When David’s childhood best friend Efraim Diveroli (Jonah Hill of This Is the End and 21 Jump Street) arrives back in Miami after being gone for years, David and Efraim immediately reconnect. David admires Efraim’s seemingly savvy business sense and overlooks his more negative qualities, including the fact that he is downright conniving, sometimes untrustworthy, and oftentimes dabbling in things that are illegal.
Efraim is a small time arms dealer who goes after small, overlooked contracts from the government to supply weapons and ammunition. He makes a profit being the middleman on these deals. It isn’t long until Efraim brings David on board in his business dealings at his company, AEY Inc. David is a natural at securing deals and making connections on the phone, which is how they do most of their business.
To secure deals and make cash, Efraim is willing to do anything—lie, cheat, and even travel to dangerous war zone areas far from his cushy life in Miami. David sees and admires Efraim’s lifestyle and follows Efraim wherever he goes—to nightclubs spent with prostitutes and high on drugs, and beyond to Iraq’s Triangle of Death, attempting to secure deals.
Everything eventually unravels for the two. Along with the assistance of a fellow arms dealer named Henry Girard (Bradley Cooper of Silver Linings Playbook and American Hustle) who just so happens to be on America’s terrorist watch list, David and Efraim secure a $300 million deal with the Pentagon to arm America’s allies in Afghanistan. This deal is larger than any other deal they have ever made and David realizes that they are in way over their heads around the same time that he starts realizing that his partner and best friend Efraim isn’t someone he can trust.
Teller is suddenly everywhere in Hollywood and for good reason—he can nail a role and bring a lot to a film, and that is certainly what he does in War Dogs. He keeps Packouz likable even as he does some very bad things. Hill, of course, is also everywhere in the industry and he once again gives a very memorable performance as the sidekick to the main character just as viewers saw him do so masterfully in Superbad and The Wolf of Wall Street, among many other films in which he has starred.

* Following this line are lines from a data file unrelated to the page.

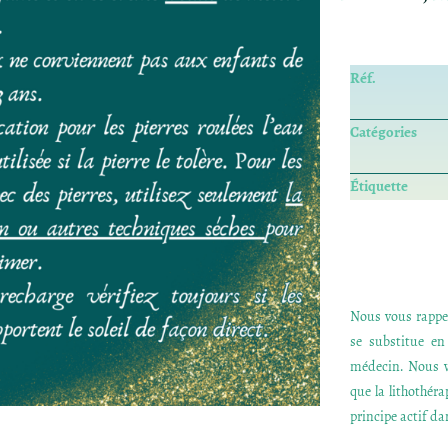
Réf.
Catégories
Étiquette
Nous vous rappel
se substitue e
médecin. Nous v
que la lithothér
principe actif dan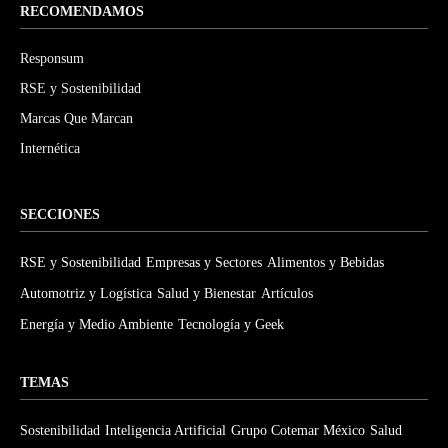
RECOMENDAMOS
Responsum
RSE y Sostenibilidad
Marcas Que Marcan
Internética
SECCIONES
RSE y Sostenibilidad
Empresas y Sectores
Alimentos y Bebidas
Automotriz y Logística
Salud y Bienestar
Artículos
Energía y Medio Ambiente
Tecnología y Geek
TEMAS
Sostenibilidad
Inteligencia Artificial
Grupo Cotemar México
Salud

So much of what happens in War Dogs seems so farfetched and crazy that is feels unlikely to have truly happened, but it did, which is what makes it such a captivating story. The film doesn’t always feel nearly as captivating as the story itself though, with its chapter headings, voiceovers, and its smack-you-in-the-face anti-Bush and Cheney sentiment, but it’s still a very interesting watch.